By Megan Lisagor
Special to The Washington Post
Wednesday, July 12, 2006; C02
Our car feels a little naked as we approach Scottsville, Va., on a Saturday afternoon. It seems to be one of the few on rural Route 20 that isn't wearing a canoe on top. It's like driving onto the set of an L.L. Bean ad without the prop.
The theme only deepens once we reach Scottsville, a small city on -- and of -- the James River, 20 miles south of Charlottesville. It's a boat kind of town, from the hand-poled ferry that still shuttles passengers across the river to the classic wooden bateau (batteau to Scottsvilleans and many other Southerners) they celebrate here like classic cars to the on-water action that fills the river most summer weekends.
We've come in search of a small-town getaway but soon find ourselves out on the James with everybody else, paddling rented kayaks past lazy groups of tubers, rafts loaded with rollicking kids and banks lined with fishermen and loungers.
Scottsville counts on such merriment. With the river as its lifeline, this former port town has reinvented itself as a destination for scholarly and sporty sets. Its tight link to the James has created a historical and recreational retreat worthy of a visit. The restored buildings command attention, but the river steals the show.
We follow the sign over the main street pointing to the water, which brings us to Canal Basin Square, an outdoor exhibit of river history. The park features a series of brick pylons. A walkway connects the informational panels, leading to a levee.
Tours are available, and our guide, Steve Phipps, looks seaworthy in deck shoes and shorts. He turns out to be the mayor of this town of 560 residents. And like everyone we meet, he doesn't wait long to get the river talk flowing.
"The James is the town," he says.
Sleepy Scottsville measures only about a square mile. Route 20 cuts through the center of town -- a short strip of shops and restaurants -- then crosses a bridge over the water.
The relationship between river and town dates to the 1700s, when tobacco and other goods were transported along the James in long, wooden boats that did business in Scottsville.
As trains gained favor, these flat-bottomed bateaux fell out of vogue, but Phipps points to one beached for our viewing pleasure. The town continues to honor the bateaux with an annual summer festival.
At the levee, we get our first local look at the hallowed river. Paddlers drift with the gentle current. Tall trees trim the shoreline. A campsite colors the northern side with blue and red tents.
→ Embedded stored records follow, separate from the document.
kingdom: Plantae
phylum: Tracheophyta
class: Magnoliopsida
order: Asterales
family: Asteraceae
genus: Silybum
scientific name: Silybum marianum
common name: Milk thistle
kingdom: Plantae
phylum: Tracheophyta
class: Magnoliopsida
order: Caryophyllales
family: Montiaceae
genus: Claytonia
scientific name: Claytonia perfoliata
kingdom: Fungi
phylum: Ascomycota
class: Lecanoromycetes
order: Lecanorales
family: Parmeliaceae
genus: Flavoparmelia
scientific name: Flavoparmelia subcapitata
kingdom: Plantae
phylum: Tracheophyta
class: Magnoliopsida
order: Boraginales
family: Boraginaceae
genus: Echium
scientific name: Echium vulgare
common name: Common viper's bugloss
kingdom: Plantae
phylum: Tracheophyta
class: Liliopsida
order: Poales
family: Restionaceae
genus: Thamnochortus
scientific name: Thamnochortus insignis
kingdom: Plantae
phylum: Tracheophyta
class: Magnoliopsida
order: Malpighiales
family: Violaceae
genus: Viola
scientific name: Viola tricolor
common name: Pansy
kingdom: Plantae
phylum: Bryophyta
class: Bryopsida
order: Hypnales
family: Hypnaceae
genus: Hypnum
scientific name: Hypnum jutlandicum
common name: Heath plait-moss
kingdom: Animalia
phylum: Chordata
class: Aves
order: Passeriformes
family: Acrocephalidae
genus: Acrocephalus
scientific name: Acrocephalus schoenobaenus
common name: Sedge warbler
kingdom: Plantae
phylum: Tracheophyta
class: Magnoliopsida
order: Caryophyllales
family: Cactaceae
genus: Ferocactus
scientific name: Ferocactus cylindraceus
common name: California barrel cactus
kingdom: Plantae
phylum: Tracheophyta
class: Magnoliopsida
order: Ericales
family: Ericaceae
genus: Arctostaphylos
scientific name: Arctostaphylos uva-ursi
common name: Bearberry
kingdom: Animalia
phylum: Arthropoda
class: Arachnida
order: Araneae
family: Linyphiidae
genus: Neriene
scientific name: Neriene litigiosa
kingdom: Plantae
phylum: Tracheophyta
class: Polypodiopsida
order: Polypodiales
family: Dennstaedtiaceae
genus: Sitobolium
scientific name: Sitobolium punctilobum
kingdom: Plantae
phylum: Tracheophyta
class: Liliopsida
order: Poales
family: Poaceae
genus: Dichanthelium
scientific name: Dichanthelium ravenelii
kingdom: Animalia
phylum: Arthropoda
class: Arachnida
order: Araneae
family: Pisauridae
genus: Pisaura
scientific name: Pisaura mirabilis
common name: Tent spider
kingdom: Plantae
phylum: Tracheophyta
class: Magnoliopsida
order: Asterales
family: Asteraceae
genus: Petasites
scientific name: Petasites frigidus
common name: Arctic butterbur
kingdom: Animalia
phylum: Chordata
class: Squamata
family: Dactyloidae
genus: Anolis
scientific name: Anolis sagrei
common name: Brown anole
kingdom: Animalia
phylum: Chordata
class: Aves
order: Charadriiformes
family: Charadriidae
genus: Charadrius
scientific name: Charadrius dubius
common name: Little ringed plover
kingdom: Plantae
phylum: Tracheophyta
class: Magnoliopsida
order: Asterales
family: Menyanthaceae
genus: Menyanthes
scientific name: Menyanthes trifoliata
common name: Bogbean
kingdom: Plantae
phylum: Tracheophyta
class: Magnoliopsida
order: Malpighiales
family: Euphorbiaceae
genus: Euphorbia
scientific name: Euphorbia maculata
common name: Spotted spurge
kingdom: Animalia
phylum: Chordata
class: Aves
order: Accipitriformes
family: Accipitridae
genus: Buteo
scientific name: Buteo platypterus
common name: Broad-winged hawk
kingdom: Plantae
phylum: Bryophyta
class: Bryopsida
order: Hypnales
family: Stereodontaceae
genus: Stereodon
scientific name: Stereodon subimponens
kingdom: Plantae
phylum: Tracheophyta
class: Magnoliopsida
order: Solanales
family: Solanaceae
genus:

Of course, beauty turns ugly when the James overflows. The town, a victim of Civil War ravaging, endured a series of floods over the years. In 1972, Hurricane Agnes unleashed a record 34 feet of water, causing locals to contemplate decamping permanently for higher ground.
Then-Mayor Raymon Thacker determined to stay put and scored government funding for the levee, completed in 1989. It saved Scottsville, Phipps says as we walk along the embankment, an attraction unto itself. "Now people are coming back downtown."
He walks us through a historic district of churches and houses that University of Virginia architecture students come to study. On Harrison Street, we run into his wife, Trish Phipps, and two other Scottsvillians.
"Y'all havin' a party?" a local calls out hopefully, driving by in a van. Scottsville may be changing, but it hasn't lost its country charm.
Our tour concludes on Valley Street, the main drag, in front of a building with the James's various flood levels marked on its face; Hurricane Agnes reached the second story. "It really is scary," Phipps says, staring up.
We continue our river education at the one-room Scottsville Museum. Outside, the Valley Street sidewalks are busy with patrons seated around patio tables at down-home joints like Minor's Diner.
Our base is the High Meadows Vineyard Inn, a bed-and-breakfast that dates to 1832. In Scottsville style, the innkeeper recounts its history for guests. The place looks like an unremarkable weathered home from the parking lot, but a closer inspection of the Victorian and Federal wings explains its landmark status.
It's Sunday before we actually baptize ourselves in the river. For nearly three decades, James River Runners has been getting visitors on the water. Bused upstream and launched, customers float or paddle back down at their preferred pace in the vessel of their choice -- inner tube, raft, canoe or kayak.
Co-owner Jeff Schmick has his own Scottsville stories to share, mostly of the James's glory years and the aftermath. He pulls a cannonball from a shelf and plops it down on his ledger, a war artifact he found on this very waterfront property.
We move to his truck, our rental kayaks in back, bumping along rustic roads as he jerks gears. Schmick, with a beard and booming voice, talks us through the floods, providing a firsthand account that beats any exhibit.
At our put-in spot, he can tell with a glance that the river level hovers around three feet -- about two feet below normal but perfect for a leisurely paddle.
Finally afloat, we shout greetings to groups of gangly kids and chummy students. Better than the people watching, though, are the surroundings. In full flourish, the banks shimmer in green. We can peer through the shallow water to the bottom, helping us steer clear of rocks.
A final stretch of rushing rapids brings us back to town, near the old ferry and where river and town continue their long lives together.
"I think as long as people like ourselves are here," Schmick says, "we'll take care of the river."